I'm implementing a Data Mart following the Kimball methodology and I have a challenge with applying deltas from multiple source tables against a single target dimension.
Here's an example of the incoming source data:
STG_APPLICATION
APP_ID, APP_NAME, APP_START_DATE, CDC_HASH, ...
1, FOOBAR, 20/10/2018, MD5_XXX
STG_APPLICATION_STATUS
APP_ID, STATUS_CODE, STATUS_DESC, CDC_HASH, ...
1, SUBMITTED, "APP WAS SUBMITTED", MD5_YYY
Each of these tables (there are several others) represent a normalised version of the source data i.e. a single application can have one or more statuses associated with it.
Now then, because we only get a full alpha for these tables we have to do a snapshot merge, i.e. apply a full outer join on the current day set of records against the previous day set of records for each individual table. This is computed by comparing the CDC_HASH (a concat of all source columns). The result of this comparison is stored in a delta table as follows:
STG_APPLICATION_DELTA
APP_ID, APP_NAME, APP_START_DATE, CDC_HASH, CDC_STATUS ...
STG_APPLICATION_STATUS
APP_ID, STATUS_CODE, STATUS_DESC, CDC_HASH, CDC_STATUS...
1, AWARDED, "APP WAS AWARDED", MD5_YYY, NEW
So in this example, the first table, STG_APPLICATION did not generate a delta record as the attributes pertaining to that table did not change between daily loads. However, the associated table, STG_APPLICATION_STATUS, did calculate a delta, i.e. one or more fields have changed since the last load. This is highlighted by the CDC_STATUS which identifies it as a new record to insert.

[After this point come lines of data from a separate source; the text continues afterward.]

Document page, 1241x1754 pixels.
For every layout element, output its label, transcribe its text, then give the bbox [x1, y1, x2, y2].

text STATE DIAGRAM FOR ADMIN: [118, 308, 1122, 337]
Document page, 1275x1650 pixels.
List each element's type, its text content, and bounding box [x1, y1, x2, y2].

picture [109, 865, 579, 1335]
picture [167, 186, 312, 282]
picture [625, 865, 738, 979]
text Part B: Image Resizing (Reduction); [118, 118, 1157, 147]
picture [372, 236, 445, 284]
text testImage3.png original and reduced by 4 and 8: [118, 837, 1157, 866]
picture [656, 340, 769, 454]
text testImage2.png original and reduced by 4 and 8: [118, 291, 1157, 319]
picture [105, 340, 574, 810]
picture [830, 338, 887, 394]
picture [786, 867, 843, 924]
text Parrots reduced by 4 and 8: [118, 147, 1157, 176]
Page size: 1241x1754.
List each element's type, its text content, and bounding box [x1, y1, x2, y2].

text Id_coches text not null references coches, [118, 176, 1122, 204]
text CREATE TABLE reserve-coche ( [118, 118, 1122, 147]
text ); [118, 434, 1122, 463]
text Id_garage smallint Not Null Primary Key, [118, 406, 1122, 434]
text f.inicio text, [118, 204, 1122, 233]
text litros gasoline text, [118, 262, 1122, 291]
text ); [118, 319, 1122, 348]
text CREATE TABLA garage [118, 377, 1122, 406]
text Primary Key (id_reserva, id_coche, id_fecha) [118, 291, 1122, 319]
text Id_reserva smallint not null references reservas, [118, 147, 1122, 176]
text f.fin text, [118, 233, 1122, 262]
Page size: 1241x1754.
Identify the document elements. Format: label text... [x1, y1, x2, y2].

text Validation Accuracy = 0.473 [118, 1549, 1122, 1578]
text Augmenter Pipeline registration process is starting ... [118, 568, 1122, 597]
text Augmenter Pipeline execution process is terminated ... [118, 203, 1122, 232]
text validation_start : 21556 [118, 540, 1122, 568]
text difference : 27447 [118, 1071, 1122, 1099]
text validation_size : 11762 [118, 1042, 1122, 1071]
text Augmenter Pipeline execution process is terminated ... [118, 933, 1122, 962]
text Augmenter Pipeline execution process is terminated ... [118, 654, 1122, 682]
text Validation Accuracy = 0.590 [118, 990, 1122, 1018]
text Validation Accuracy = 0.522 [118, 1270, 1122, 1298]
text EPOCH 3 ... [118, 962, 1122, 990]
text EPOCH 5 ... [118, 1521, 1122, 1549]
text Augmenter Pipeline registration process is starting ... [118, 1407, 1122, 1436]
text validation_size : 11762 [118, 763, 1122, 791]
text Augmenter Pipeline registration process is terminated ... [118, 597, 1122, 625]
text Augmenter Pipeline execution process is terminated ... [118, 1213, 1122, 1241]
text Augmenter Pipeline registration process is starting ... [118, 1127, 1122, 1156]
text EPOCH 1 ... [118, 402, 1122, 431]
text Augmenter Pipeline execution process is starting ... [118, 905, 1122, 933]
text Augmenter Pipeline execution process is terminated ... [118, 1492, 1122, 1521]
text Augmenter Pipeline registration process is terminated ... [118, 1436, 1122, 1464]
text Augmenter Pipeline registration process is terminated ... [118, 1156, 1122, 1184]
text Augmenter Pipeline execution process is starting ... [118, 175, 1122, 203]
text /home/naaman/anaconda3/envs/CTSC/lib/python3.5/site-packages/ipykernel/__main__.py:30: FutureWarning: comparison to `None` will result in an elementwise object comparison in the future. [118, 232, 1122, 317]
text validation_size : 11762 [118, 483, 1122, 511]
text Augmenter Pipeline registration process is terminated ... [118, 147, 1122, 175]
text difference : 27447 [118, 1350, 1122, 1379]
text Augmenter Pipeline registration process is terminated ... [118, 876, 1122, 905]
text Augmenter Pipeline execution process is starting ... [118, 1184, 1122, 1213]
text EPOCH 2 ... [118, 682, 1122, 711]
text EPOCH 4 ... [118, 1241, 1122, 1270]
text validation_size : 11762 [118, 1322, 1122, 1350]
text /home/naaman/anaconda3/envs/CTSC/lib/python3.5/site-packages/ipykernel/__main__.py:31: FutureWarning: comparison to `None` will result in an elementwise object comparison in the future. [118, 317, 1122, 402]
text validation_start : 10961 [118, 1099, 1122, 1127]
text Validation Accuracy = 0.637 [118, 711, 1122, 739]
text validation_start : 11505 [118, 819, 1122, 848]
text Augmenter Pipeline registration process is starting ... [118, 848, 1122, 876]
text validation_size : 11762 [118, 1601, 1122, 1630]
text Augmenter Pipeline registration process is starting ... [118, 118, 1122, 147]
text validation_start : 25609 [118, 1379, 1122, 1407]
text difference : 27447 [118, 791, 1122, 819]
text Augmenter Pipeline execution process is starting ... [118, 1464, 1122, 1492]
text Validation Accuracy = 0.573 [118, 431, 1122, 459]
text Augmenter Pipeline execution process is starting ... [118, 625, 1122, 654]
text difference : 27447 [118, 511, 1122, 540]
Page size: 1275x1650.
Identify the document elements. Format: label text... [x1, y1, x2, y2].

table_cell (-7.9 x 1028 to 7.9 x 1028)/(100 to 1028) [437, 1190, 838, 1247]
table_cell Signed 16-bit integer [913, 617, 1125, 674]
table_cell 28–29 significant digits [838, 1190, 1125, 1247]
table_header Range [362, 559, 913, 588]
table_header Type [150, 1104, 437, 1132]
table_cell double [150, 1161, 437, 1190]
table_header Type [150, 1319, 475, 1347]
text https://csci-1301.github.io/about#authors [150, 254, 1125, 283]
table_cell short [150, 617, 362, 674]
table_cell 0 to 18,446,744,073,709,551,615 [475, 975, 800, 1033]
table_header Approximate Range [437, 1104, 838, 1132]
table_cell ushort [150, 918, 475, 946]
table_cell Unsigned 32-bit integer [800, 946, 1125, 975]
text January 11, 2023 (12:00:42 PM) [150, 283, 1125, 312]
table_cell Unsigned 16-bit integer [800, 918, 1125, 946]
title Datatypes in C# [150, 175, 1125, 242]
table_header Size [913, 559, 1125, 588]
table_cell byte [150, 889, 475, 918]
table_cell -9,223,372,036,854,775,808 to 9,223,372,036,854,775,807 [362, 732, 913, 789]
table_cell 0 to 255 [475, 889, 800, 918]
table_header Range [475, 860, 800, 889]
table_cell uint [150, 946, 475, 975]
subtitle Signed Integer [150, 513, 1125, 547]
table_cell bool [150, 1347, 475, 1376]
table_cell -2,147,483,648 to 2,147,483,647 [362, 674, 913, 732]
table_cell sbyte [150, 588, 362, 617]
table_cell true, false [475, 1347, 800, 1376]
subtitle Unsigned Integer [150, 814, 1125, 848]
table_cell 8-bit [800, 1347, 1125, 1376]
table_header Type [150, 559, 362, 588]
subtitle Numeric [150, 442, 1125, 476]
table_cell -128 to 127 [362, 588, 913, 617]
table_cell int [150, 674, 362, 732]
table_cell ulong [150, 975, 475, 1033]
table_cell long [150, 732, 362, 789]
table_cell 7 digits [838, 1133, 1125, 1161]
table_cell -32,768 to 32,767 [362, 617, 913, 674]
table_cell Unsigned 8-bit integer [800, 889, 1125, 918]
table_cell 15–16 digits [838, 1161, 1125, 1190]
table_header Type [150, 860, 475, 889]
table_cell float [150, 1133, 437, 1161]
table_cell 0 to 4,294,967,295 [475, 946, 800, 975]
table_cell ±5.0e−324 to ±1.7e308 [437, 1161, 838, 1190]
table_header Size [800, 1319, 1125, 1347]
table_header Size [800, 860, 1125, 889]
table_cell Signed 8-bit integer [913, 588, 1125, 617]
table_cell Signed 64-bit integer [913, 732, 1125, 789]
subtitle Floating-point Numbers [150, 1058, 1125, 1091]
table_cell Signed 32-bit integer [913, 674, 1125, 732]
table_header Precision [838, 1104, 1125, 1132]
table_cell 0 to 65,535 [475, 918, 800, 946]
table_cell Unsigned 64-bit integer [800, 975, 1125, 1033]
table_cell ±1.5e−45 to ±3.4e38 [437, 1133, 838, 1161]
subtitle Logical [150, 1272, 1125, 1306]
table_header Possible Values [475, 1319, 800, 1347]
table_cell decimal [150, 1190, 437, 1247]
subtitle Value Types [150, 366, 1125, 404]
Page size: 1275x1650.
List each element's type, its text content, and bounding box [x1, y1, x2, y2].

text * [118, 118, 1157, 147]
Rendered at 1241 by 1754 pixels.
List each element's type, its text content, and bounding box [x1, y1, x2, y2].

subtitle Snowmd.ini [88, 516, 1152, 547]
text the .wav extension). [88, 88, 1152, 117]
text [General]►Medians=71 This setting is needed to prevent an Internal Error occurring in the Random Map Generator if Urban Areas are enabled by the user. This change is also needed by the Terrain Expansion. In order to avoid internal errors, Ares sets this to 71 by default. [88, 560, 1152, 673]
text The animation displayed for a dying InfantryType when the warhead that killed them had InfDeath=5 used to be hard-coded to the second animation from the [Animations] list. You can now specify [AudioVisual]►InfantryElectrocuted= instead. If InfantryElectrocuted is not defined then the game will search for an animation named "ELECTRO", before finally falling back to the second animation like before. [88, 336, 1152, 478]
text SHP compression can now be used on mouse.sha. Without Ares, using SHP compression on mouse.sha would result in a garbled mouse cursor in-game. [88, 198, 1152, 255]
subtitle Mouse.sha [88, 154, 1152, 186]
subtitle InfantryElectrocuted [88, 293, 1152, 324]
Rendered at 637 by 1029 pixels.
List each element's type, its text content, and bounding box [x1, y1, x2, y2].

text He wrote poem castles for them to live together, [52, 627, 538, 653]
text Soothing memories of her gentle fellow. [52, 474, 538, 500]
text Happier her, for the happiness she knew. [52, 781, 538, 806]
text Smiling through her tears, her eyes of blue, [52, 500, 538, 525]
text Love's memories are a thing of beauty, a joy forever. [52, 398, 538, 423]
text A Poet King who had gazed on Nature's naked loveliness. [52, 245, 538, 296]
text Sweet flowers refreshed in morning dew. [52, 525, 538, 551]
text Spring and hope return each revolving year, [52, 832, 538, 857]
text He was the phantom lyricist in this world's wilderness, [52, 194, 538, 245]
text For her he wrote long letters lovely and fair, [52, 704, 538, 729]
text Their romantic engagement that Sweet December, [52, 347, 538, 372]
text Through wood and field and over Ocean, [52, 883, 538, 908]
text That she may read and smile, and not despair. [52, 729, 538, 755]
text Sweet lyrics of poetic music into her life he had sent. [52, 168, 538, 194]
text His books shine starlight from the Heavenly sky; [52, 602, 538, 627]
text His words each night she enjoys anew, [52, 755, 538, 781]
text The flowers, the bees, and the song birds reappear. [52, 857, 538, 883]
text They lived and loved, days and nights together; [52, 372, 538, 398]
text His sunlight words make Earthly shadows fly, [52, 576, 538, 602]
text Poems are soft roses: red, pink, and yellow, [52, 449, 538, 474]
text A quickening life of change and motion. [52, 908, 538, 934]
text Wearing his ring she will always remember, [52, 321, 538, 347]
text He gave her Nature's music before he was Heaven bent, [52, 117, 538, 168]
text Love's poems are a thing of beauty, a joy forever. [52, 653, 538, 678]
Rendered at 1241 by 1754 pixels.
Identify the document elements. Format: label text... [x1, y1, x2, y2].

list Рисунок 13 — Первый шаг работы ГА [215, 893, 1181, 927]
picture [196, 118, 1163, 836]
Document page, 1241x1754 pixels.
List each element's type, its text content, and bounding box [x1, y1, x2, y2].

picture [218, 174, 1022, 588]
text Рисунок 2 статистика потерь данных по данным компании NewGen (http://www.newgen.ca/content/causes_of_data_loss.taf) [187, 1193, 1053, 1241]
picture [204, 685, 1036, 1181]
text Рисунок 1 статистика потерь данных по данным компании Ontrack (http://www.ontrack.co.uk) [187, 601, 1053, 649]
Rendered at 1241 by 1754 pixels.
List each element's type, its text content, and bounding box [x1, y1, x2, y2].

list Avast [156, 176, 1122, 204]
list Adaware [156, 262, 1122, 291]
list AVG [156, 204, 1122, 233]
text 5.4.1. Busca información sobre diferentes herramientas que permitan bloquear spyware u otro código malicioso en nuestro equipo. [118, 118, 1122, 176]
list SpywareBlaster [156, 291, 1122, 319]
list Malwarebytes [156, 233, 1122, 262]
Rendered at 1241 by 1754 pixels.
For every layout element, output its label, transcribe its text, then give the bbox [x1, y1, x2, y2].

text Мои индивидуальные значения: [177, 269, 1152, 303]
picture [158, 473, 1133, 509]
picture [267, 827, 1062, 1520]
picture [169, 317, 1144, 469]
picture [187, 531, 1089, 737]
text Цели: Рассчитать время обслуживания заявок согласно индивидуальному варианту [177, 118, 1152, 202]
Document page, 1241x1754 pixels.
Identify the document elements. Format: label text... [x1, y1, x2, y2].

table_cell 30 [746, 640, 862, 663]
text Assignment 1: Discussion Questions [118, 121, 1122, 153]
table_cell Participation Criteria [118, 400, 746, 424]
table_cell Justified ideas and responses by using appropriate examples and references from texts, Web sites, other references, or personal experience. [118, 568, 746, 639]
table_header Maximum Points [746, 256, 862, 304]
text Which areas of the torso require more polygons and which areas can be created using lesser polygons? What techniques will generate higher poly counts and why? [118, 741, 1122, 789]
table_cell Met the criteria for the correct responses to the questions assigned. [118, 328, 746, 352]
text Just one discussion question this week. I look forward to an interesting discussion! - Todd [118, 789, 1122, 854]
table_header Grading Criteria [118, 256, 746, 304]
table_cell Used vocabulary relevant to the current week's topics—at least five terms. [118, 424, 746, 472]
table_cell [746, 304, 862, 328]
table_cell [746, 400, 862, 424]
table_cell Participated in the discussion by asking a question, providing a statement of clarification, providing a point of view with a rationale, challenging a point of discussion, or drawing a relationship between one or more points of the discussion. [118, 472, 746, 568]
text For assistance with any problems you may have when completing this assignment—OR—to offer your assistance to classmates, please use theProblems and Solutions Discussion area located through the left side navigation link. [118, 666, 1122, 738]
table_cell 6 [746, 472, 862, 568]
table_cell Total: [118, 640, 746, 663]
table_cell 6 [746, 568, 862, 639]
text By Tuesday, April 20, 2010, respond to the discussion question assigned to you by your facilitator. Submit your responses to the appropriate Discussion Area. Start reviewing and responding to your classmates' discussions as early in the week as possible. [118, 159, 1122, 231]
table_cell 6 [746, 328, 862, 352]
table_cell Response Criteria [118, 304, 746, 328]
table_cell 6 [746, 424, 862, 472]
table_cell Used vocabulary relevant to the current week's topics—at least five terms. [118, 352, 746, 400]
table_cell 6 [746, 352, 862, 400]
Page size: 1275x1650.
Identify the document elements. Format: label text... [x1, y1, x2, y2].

The problem now of course is how to correctly handle this situation when loading the target dimension? For example:
DIM_APPLICATION
ID, APPLICATION_ID, APP_NAME, APP_START_DATE, APP_STATUS_CODE, FROM_DATE, TO_DATE
1, 1, FOOBAR, 20/10/2018, SUBMITTED, 20/10/2018, 12/04/2019
2, 1, NULL, NULL, NULL, AWARDED, 13/04/2019, 99/99/9999
This shows the first record - based on these two staging tables being joined - and the second record which is meant to reflect an updated version of the record. However, as previously illustrated, my Delta tables are only partially populated, and therefore I am unable to correctly update the dimension as shown here.
Logically, I understand that I need to be able to include all fields that are used by the dimension as part of my delta calculation, so that I have a copy of a full record when updating the dimension, but I'm not sure of the best way to implement this in my staging area. As shown already, I currently only have independent staging tables, each of which calculate their delta separately.
Please can somebody advise on the best way to handle this? I'm scrutinized Kimball's books on this but to no avail. And I've equally found no suitable answer on any online forums. This is a common problem so I'm sure there exists a suitable architectural pattern to resolve this.